_DATA SUPPLIED_
◇ ◇ ◇ ◇ ◇

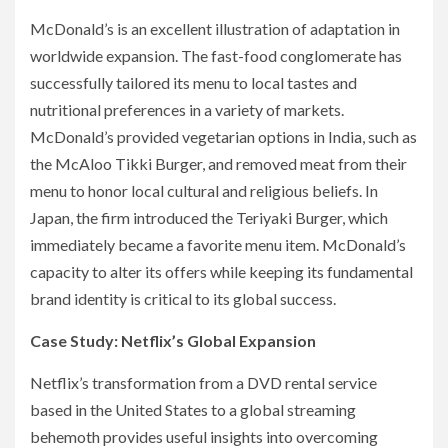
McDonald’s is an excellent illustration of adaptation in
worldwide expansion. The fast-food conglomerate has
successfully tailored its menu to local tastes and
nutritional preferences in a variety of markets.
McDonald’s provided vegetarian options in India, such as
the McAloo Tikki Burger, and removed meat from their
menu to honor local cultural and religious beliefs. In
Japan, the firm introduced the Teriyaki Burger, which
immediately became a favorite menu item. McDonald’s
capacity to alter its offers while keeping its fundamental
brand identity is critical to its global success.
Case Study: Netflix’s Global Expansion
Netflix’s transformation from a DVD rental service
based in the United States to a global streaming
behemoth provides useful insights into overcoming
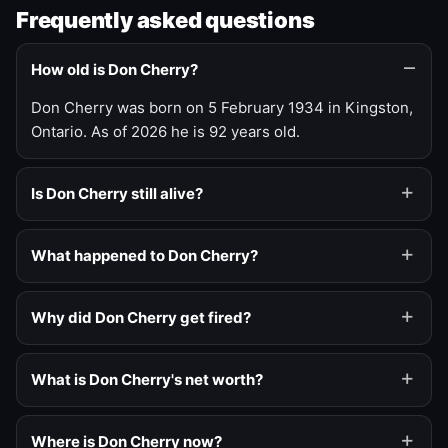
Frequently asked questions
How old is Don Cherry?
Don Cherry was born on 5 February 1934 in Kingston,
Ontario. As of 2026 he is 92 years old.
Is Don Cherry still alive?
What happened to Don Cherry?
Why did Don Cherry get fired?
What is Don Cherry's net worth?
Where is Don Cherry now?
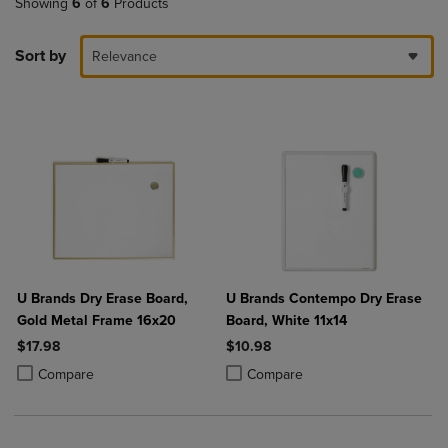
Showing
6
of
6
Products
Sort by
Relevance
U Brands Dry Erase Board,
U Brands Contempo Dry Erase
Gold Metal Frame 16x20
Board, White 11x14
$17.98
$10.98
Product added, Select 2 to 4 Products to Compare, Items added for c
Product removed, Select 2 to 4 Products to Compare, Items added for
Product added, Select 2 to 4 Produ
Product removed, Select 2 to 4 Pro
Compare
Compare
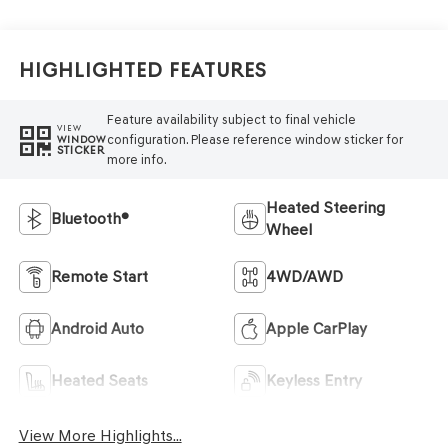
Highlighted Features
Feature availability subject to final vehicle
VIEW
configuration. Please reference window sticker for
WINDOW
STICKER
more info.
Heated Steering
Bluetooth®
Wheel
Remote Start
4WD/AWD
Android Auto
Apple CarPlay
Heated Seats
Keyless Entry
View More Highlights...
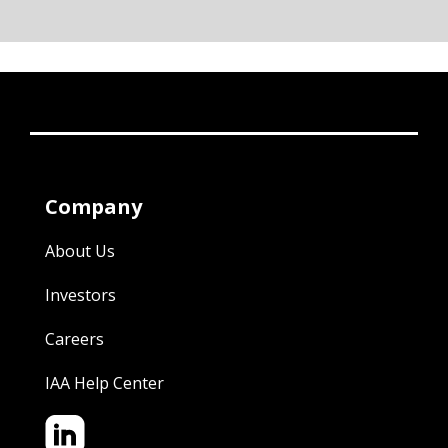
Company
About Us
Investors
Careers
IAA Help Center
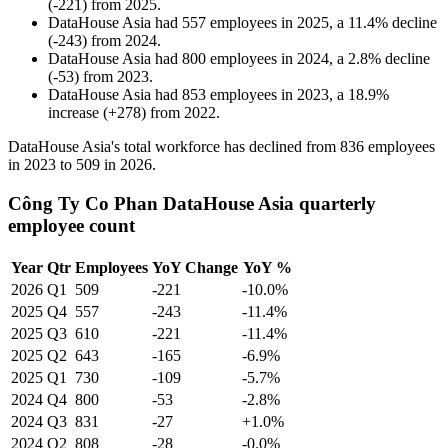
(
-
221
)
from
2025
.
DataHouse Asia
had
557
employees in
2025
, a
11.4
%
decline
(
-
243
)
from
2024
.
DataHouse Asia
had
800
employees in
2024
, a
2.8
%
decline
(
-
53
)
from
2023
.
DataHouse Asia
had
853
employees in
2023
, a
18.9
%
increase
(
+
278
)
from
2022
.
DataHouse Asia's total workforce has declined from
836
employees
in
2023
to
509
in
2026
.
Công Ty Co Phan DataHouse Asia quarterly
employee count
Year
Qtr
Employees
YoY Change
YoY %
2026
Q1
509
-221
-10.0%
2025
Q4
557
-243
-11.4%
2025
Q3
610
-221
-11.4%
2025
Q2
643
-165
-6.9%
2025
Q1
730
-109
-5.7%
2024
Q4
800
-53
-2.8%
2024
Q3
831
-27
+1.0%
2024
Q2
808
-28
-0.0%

◇ ◇ ◇ ◇ ◇

_WORK TO BE COMPLETED_
Return every line in the items above that contains the word "Brands".

_ANSWER TO THE EXERCISE_
U Brands Dry Erase Board,
U Brands Contempo Dry Erase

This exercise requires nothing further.